12      Par lettre du 12 décembre 2011, les avocats des requérantes ont adressé au Parlement un nouveau courrier reprenant pour l’essentiel le contenu de la lettre de ces dernières du 2 décembre 2011.

13      Le procès-verbal d’évaluation finale et de classement des offres a été établi le 12 décembre 2011.

14      Par lettre du 14 décembre 2011, le Parlement a invité les requérantes à signer un contrat-cadre secondaire.

15      Par télécopie datée du 20 décembre 2011, le Parlement a rappelé aux requérantes que le point 26 du cahier des charges précisait que les marchés seraient attribués aux offres économiquement les plus avantageuses et que les soumissionnaires seraient évalués sur la base de deux critères, à savoir la qualité et le prix. Il a également souligné que tous les membres, qualifiés, du comité d’évaluation avaient mené leurs travaux de manière professionnelle et a assuré qu’aucun sous-critère, autre que ceux publiés aux points 25 et 26 du cahier des charges, n’avait été utilisé, garantissant ainsi le respect des principes de transparence et d’égalité de traitement.

16      Postérieurement à l’introduction du recours, par lettre du 5 janvier 2012, les requérantes ont été informées du prix exact proposé par le soumissionnaire figurant en première position.

 Procédure

17      Par requête déposée au greffe du Tribunal le 28 décembre 2011, les requérantes ont introduit le présent recours.

18      La composition des chambres ayant été modifiée, le juge rapporteur a été affecté à la troisième chambre, à laquelle la présente affaire a, par conséquent, été attribuée.

19      Sur rapport du juge rapporteur, le Tribunal (troisième chambre) a décidé d’ouvrir la procédure orale.

20      Les parties ont été entendues en leurs plaidoiries et en leurs réponses aux questions posées par le Tribunal lors de l’audience du 8 juillet 2014.

 Conclusions des parties

21      Les requérantes concluent à ce qu’il plaise au Tribunal :

–        annuler la décision attaquée ainsi que toute décision connexe prise par le Parlement, notamment celle d’attribuer le contrat principal à l’adjudicataire classé en première position ;

–        condamner le Parlement à leur verser la somme de 10 000 euros en réparation du préjudice subi du fait de la perte d’une chance et de l’atteinte à leur réputation ;

–        condamner le Parlement aux dépens.

**Données fournies**:
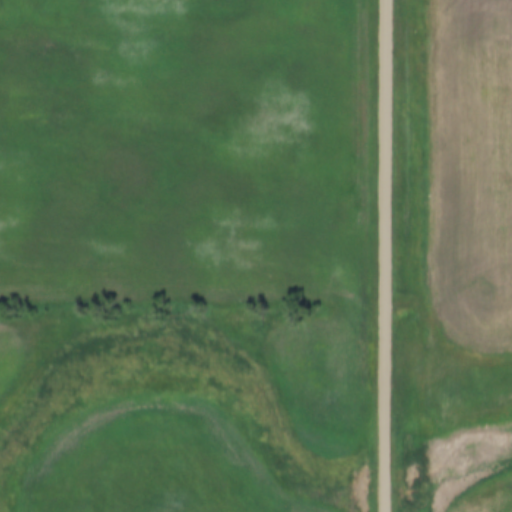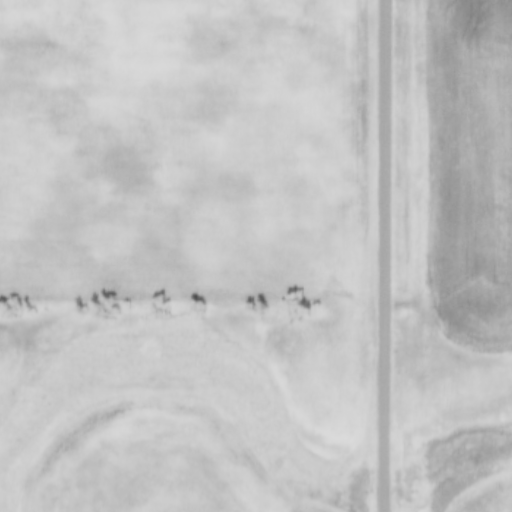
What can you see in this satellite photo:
road: (386, 255)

**Défi 1**:
Dans l'extrait sur le recours contre le Parlement, que trouve-t-on sur les points suivants ?
(a) À quelle date le procès-verbal d'évaluation finale et de classement des offres a-t-il été établi ?
(b) Selon la télécopie du Parlement, quels sont les deux critères d'évaluation des soumissionnaires ?
(c) Quelle somme les requérantes demandent-elles au Parlement en réparation de leur préjudice ?
**Défi 2**: Poursuivez l'extrait sur le recours contre le Parlement à partir de sa dernière phrase.

**Réponse rédigée 1**:
(a) Le 12 décembre 2011.
(b) La qualité et le prix.
(c) 10 000 euros.

**Réponse rédigée 2**:
22      Le Parlement conclut à ce qu’il plaise au Tribunal :

–        rejeter le recours comme non fondé ;

–        condamner les requérantes aux dépens.

 En droit

 Sur la recevabilité de la demande en annulation

23      Par leur premier chef de conclusions, les requérantes demandent au Tribunal d’annuler la décision de sélectionner leur offre en tant que deuxième sur la liste des adjudicataires ainsi que toute décision connexe prise par le Parlement, notamment celle d’attribuer le contrat principal à l’adjudicataire classé en première position.

24      Or, la demande d’annulation est irrecevable en ce qu’elle vise d’autres décisions liées à la décision du 18 octobre 2011. En effet, en vertu de l’article 21, premier alinéa, du statut de la Cour de justice de l’Union européenne, applicable à la procédure devant le Tribunal en vertu de l’article 53, premier alinéa, du même statut, et de l’article 44, paragraphe 1, sous c), du règlement de procédure du Tribunal, toute requête doit indiquer l’objet du litige et contenir un exposé sommaire des moyens invoqués. Cette indication doit être suffisamment claire et précise pour permettre à la partie défenderesse de préparer sa défense et au Tribunal d’exercer son contrôle juridictionnel. Afin de garantir la sécurité juridique et une bonne administration de la justice, il est nécessaire que les éléments essentiels de fait et de droit sur lesquels un recours se fonde ressortent, à tout le moins sommairement, mais d’une façon cohérente et compréhensible, du texte de la requête elle-même (arrêt du 17 octobre 2012, Evropaïki Dynamiki/Cour de justice, T‑447/10, EU:T:2012:553, point 27).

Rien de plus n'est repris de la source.